I make a distinction between an online relationship, which can be deep and have great meaning, and online training, which I view as superficial. Don't be triggered yet, keep reading...

Now, if by training you mean a deep connection to a sub or a mentoring situation where you actually care about her, then I call that a relationship. What I'm talking about when I say "training" is the superficial crapola we've all seen from the insta-doms who claim that they can train any girl to be a submitted slave online over a weekend. Now, can we all agree that that is just a steaming pile of Bovine Fecal Material?

I have nothing against online relationships. I've engaged in a few of them over the years myself. In fact, I've formed the beginnings of new online friendships since I joined this site a few weeks ago. I've been offered some virtual hugs, which I've gladly accepted. Virtual hugs aren't anywhere near as comforting than the real thing, but it's a help to know that someone cares.* Online is certainly a way of getting to know someone, and offers a degree of safety not present in face-to-face encounters with random strangers. Certainly it's safer now with COVID-19, and the requirements of social distancing.

Honestly, I thought that the discussion focused soley on "slave positions" made my point clear as to what I was talking about. C'est le vie.

In summary, neither judgement, nor offense of legitimate online relationships was intended.
I very much intended to offend the HNGs**, and hoped to offer helpful advise to new/naive girls who might fall for their sack of crap.

------------------------------
* If you haven't, read my profile, and "The Journey" post in this section of the forums, and you'll have a better idea of what I'm writing here.

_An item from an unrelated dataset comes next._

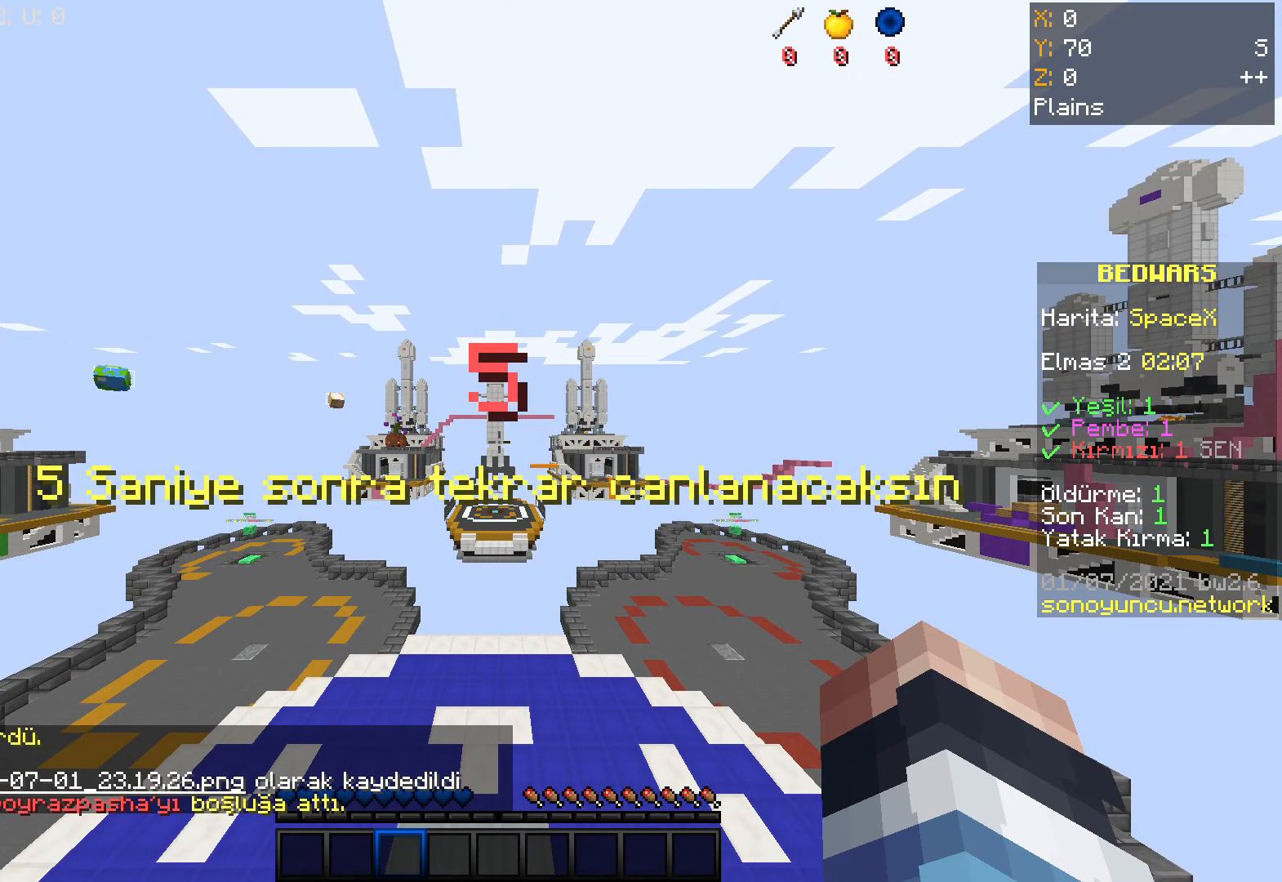
{"keys": [], "mouse": [], "events": []}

** HNG: Hory 'Net Geek. aka "insta-dom".
AllOfMe​(sub female)
4 years ago • Apr 17, 2020
AllOfMe​(sub female) • Apr 17, 2020
Im new and had a online bdms relationship it helped me in the aspect of getting to know him/him me and just learn a little more about the lifestyle about myself it does help to know that at some point we will meet and by that time already feel comfortable with him/him me and what he expects and what I learned ..being fairly new that did help me get comfortable with him open up to him ...we did videos, pictures, talked ,texted ,. In my opinion i thought it helped me ....each to their own ❤️ ...with that being said of course before the bdms ....we talked a texted to get to know each other ...then let the fun begin...😛😛😛
Onlinedomguy​(dom male)
4 years ago • Apr 22, 2020
Onlinedomguy​(dom male) • Apr 22, 2020
I understand why some would question online on many levels. As someone who only plays online, there is no doubt it is not as rewarding as real life and my preference would be to play all over online if my lifestyle allowed it. For now, my choice is simple, I have these strong desires and needs and my choice is to suppress these or find some way to allow myself to explore and get some level of satisfaction. Up until recently, I had gotten to the point I was doubting online would be viable for me any longer. For a number of reasons, I just was not getting what I needed or wanted out of it.

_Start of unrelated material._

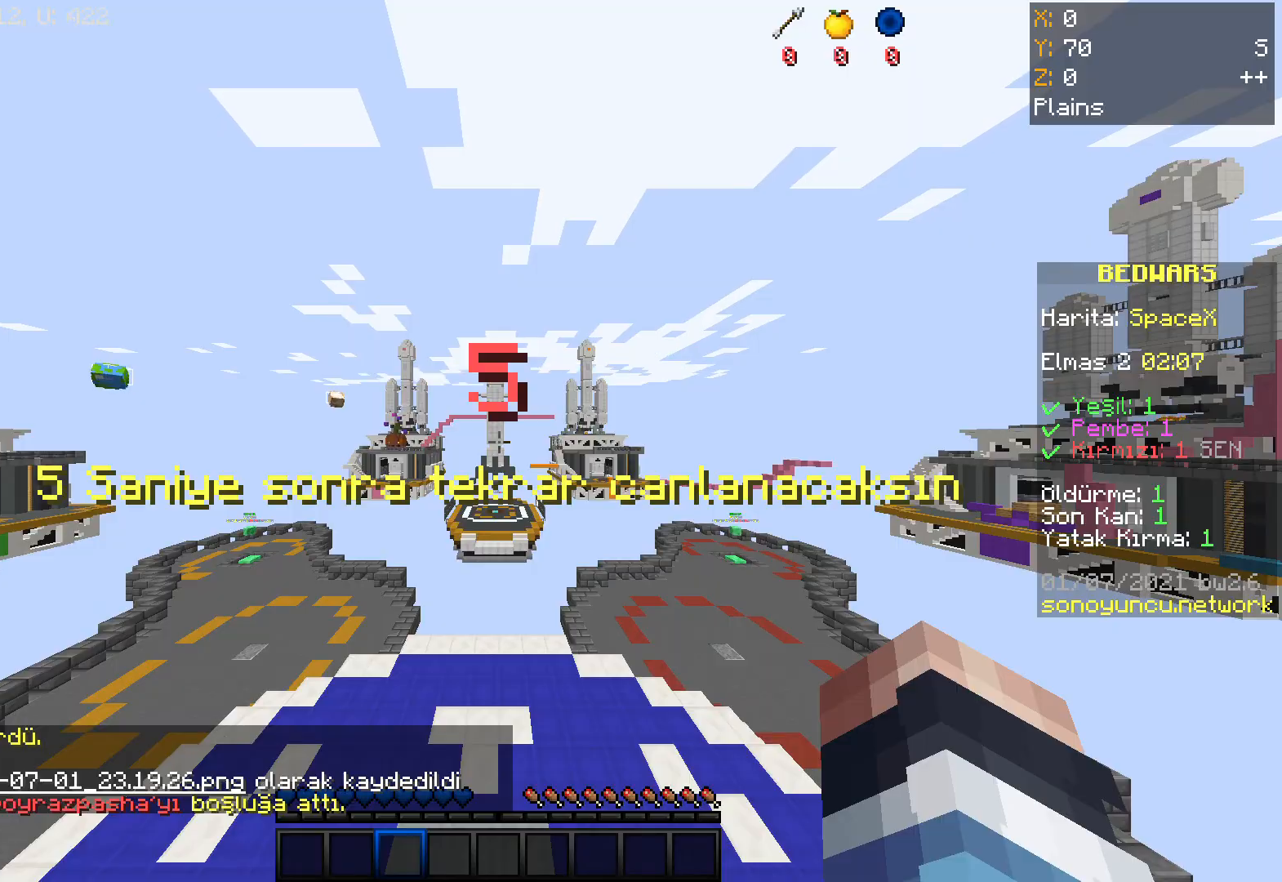
{"keys": [], "mouse": [], "events": []}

That has changed for me. I met someone and found a connection with her that surprised me. It was more than D/s and the level of enjoyment I got from getting to know her and the play we were able to enjoy together became a light for me. The connection was wonderful and although it did not have longevity, I would not have wanted to miss out on her. So I think online, like anything else - you get out of it what you put into it.

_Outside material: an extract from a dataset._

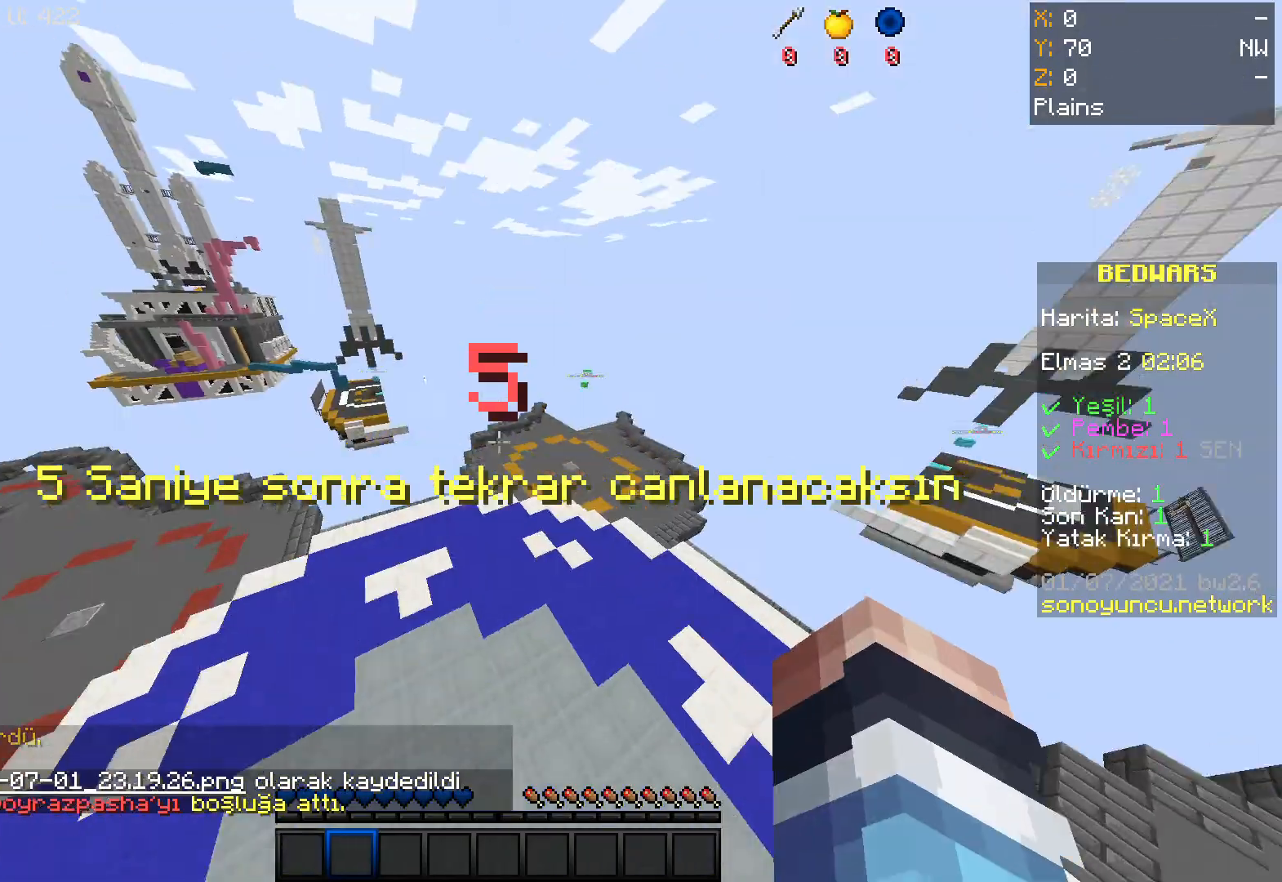
{"keys": [], "mouse": [], "events": []}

You can play, have fun, form a connection that is rewarding and satisfying. Although I believe much hard to sustain over time.
LatexHer​(dom male)
4 years ago • Apr 27, 2020
LatexHer​(dom male) • Apr 27, 2020
I have not done any On-line Training at all. Never could see the use of it. I have spent a lifetime since my early 20s loving this community. I feel that it is my responsibility as a Dom. to support the community I love by answering questions by those newbies who ask specifics about D/s. B&d. Fetish play, safety, etc.

I know some Mistresses who do on-line, but mostly for "gifts" from lonely dudes. Best wishes to them and theirs. Not my sphere of operations.